What each tool actually classifies (and the marketing language you should ignore)
**Perspective API** is a single-utterance classifier that returns a probability between 0 and 1 for each of six production attributes — TOXICITY, SEVERE_TOXICITY, IDENTITY_ATTACK, INSULT, PROFANITY, THREAT — plus a handful of experimental attributes. It is free at the default 1 QPS rate limit, with higher limits granted on request per https://perspectiveapi.com/. It was trained primarily on Civil Comments, a dataset built from New York Times comment-section moderation labels, which means it works well on Anglophone news-comment-style toxicity and is genuinely weaker on slang, code-switched language, and reclaimed slurs. Treat the probability as a score, not a verdict — picking the right threshold for your traffic is the entire job.
**Detoxify** is the open-source family of PyTorch checkpoints maintained by Unitary at https://github.com/unitaryai/detoxify. It ships three models: original (7 classes, trained on the Jigsaw 2018 challenge), unbiased (6 classes, trained on Jigsaw 2019 unintended bias), and multilingual (7 classes across seven languages from Jigsaw 2020). The unbiased variant is the one most teams want — it explicitly penalizes false positives on identity subgroups. You self-host it, which means you also own latency, scaling, GPU costs, and patch upgrades. Per the repo, the unbiased model reports roughly 0.93 AUC on Civil Comments validation, which is strong, though AUC overstates real-world precision at deployment thresholds.
**OpenAI Moderation** is the free omni-moderation-latest endpoint documented at https://platform.openai.com/docs/guides/moderation. It returns boolean flags plus continuous scores for 13 categories — harassment, harassment/threatening, hate, hate/threatening, self-harm and three sub-types, sexual, sexual/minors, violence, violence/graphic, and the catch-all illicit. Crucially it is multilingual across 40-plus languages and accepts image inputs, which most competitors do not. It is free for anyone using the OpenAI API and is the default first-pass guardrail for most teams shipping on GPT-4o, GPT-4.1, or GPT-5. The honest caveat: OpenAI does not publish a Civil Comments leaderboard number, so you cannot apples-to-apples compare to Perspective or Detoxify without running your own eval.
**AWS Comprehend Toxicity** at https://aws.amazon.com/comprehend/ is the pay-per-request managed service that returns scores for seven categories — HATE_SPEECH, GRAPHIC, HARASSMENT_OR_ABUSE, SEXUAL, VIOLENCE_OR_THREAT, INSULT, and PROFANITY — plus an overall toxicity score.

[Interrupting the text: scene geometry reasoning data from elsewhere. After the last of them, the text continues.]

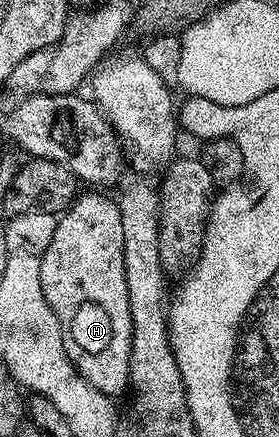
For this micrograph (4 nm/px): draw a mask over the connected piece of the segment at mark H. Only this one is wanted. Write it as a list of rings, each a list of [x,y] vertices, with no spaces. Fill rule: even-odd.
[[[94,192],[98,194],[79,193],[69,210],[65,211],[58,218],[56,232],[52,232],[52,244],[41,254],[42,263],[40,264],[40,284],[44,292],[44,300],[52,308],[52,312],[58,321],[58,327],[62,329],[62,343],[66,349],[66,355],[78,369],[78,373],[92,384],[100,392],[111,396],[117,394],[125,395],[130,385],[130,357],[132,356],[132,308],[128,308],[128,280],[124,280],[124,224],[120,224],[120,208],[113,197],[105,198],[105,193]]]

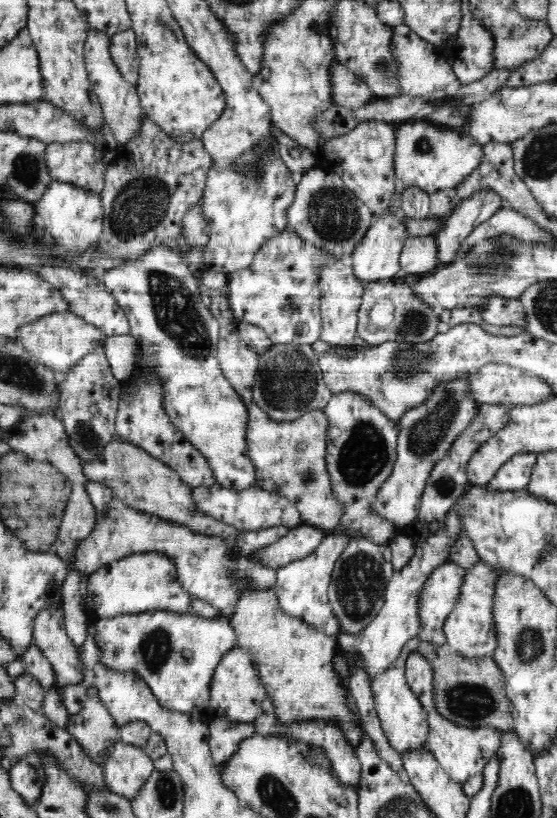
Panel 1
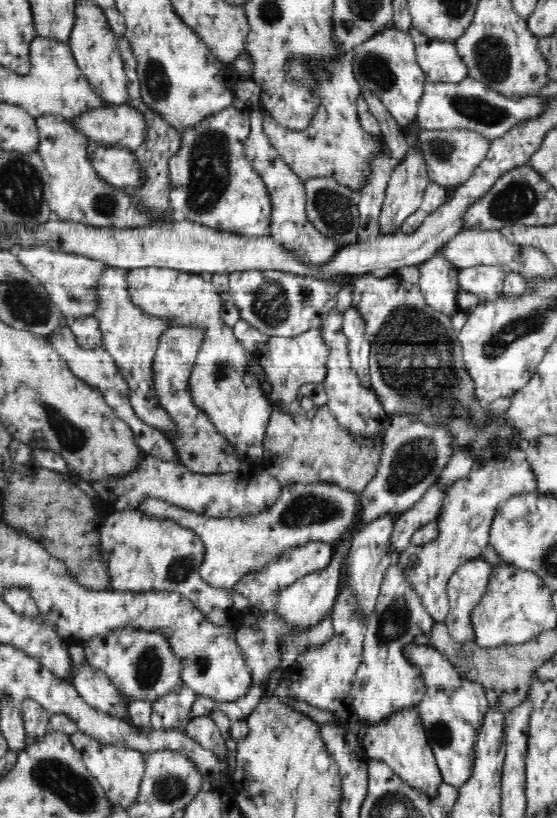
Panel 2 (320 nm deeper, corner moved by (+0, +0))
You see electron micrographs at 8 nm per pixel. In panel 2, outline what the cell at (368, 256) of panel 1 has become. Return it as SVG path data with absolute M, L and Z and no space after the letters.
M412 145L406 156L394 164L378 220L380 233L398 231L408 216L421 209L423 194L430 179L424 157L420 154L422 149Z

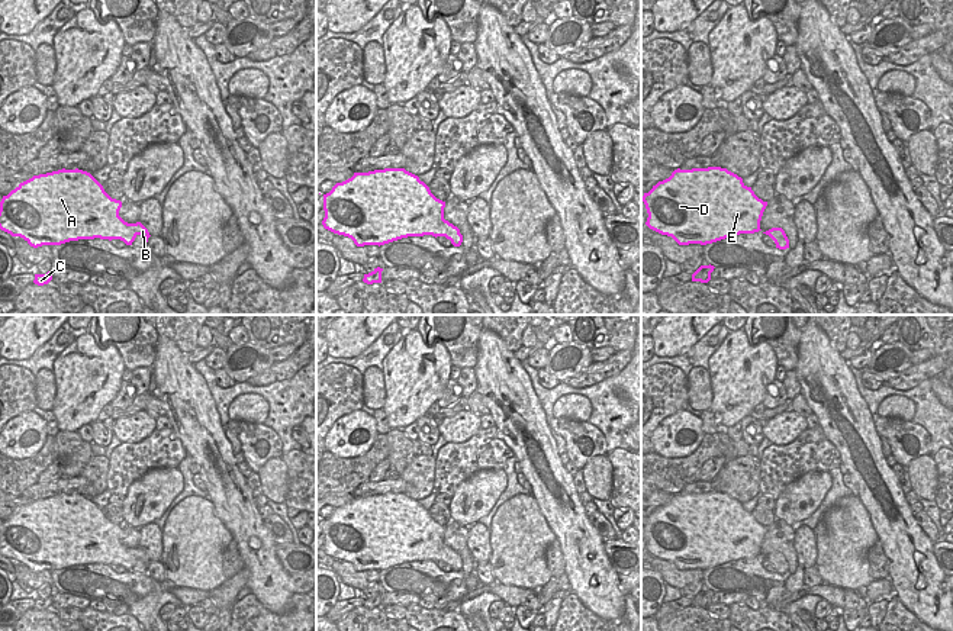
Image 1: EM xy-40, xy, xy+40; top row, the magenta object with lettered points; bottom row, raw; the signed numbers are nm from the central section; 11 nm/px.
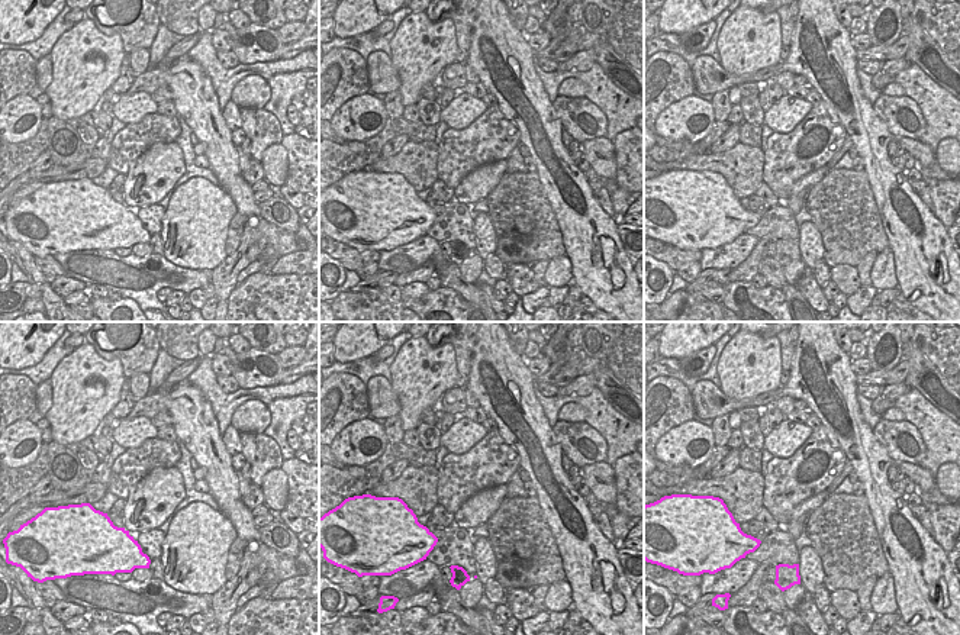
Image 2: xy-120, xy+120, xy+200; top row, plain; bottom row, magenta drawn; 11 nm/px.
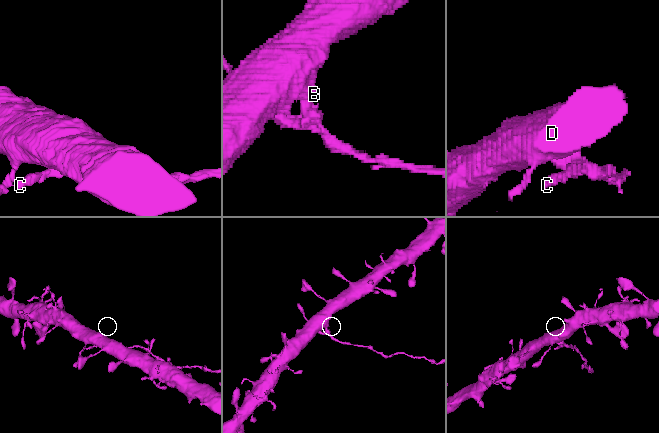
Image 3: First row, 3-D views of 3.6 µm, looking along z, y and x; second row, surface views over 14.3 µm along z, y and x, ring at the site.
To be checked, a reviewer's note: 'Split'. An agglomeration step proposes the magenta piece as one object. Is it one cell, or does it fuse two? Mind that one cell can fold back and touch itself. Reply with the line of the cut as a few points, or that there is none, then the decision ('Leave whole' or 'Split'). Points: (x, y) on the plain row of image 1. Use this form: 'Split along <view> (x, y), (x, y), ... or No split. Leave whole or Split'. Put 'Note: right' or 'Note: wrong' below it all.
Split along xy+40 (784, 556), (773, 564). Split
Note: right

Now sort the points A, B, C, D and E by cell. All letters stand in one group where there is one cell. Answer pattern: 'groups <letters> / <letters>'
groups A B D E / C

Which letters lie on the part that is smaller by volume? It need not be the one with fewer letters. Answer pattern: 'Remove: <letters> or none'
Remove: C

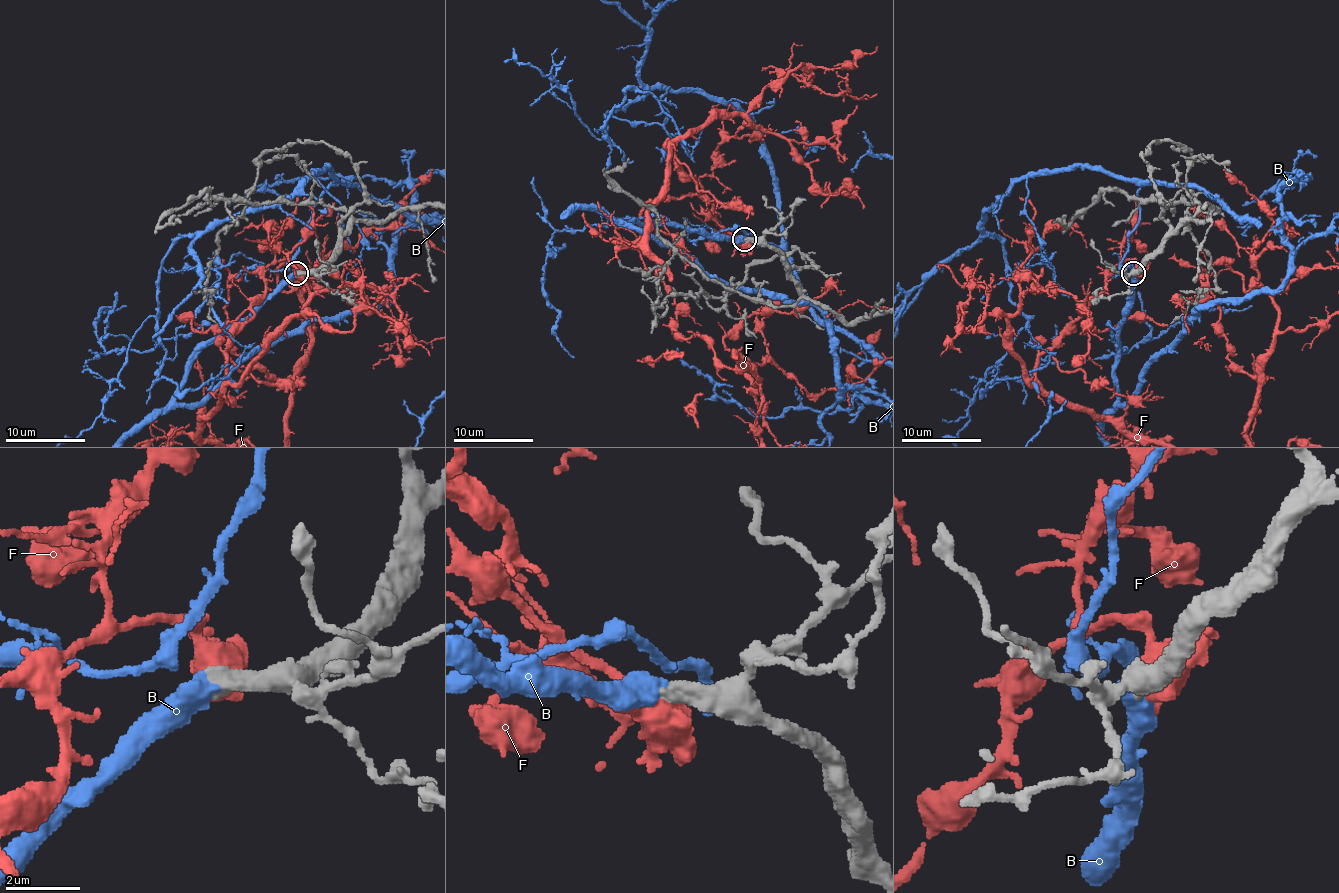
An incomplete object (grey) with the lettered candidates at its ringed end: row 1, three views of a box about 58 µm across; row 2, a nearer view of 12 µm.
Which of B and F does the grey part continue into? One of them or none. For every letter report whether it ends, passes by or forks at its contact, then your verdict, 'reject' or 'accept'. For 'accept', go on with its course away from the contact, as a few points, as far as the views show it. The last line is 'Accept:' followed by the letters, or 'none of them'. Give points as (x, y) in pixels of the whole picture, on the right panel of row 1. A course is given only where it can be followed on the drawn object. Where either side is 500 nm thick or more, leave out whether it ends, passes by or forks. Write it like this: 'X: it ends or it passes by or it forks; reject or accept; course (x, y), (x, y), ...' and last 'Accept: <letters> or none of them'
B: accept
F: reject
Accept: B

Pricing per https://aws.amazon.com/comprehend/pricing/ is approximately $0.0001 per 100 characters as of June 2026, which sounds small until you do the math on a million daily messages of average 200 characters and land at roughly $6,000 per month. The single biggest limitation is that as of June 2026 — verify at the docs page above — it is English-only. If you serve a non-English market, you are using something else, full stop.
**Azure AI Content Safety** at https://azure.microsoft.com/products/ai-services/ai-content-safety is Microsoft's enterprise guardrail platform. The text moderation API returns a 0-to-7 severity score across four harm categories — Hate, Sexual, Violence, Self-Harm — rather than a binary flag, which is materially more useful for graded enforcement (e.g., warn at severity 2, block at severity 5). It also bundles Prompt Shield for jailbreak/indirect-injection detection and Groundedness Detection for hallucination checks. Pricing per the product page is roughly $0.75 per 1,000 text records on the Standard tier, with substantial enterprise discounts and Microsoft Defender for Cloud bundling. It supports 100-plus languages, 30-plus Azure regions, and SOC 2 / ISO 27001 / HIPAA compliance.
**Hugging Face roberta-hate-speech-dynabench-r4-target** at https://huggingface.co/facebook/roberta-hate-speech-dynabench-r4-target is the Meta AI checkpoint trained on the Dynabench dataset across four rounds of adversarial annotation. The contribution is methodological as much as practical: each round of training data was generated by human annotators trying to fool the previous model, which produces a model substantially harder to fool with simple adversarial prompts. It is English-only, single-label (hate vs not-hate, with target group prediction), and best used as an evaluation tool or an extra layer on top of a broader-coverage classifier — not as your only line of defense.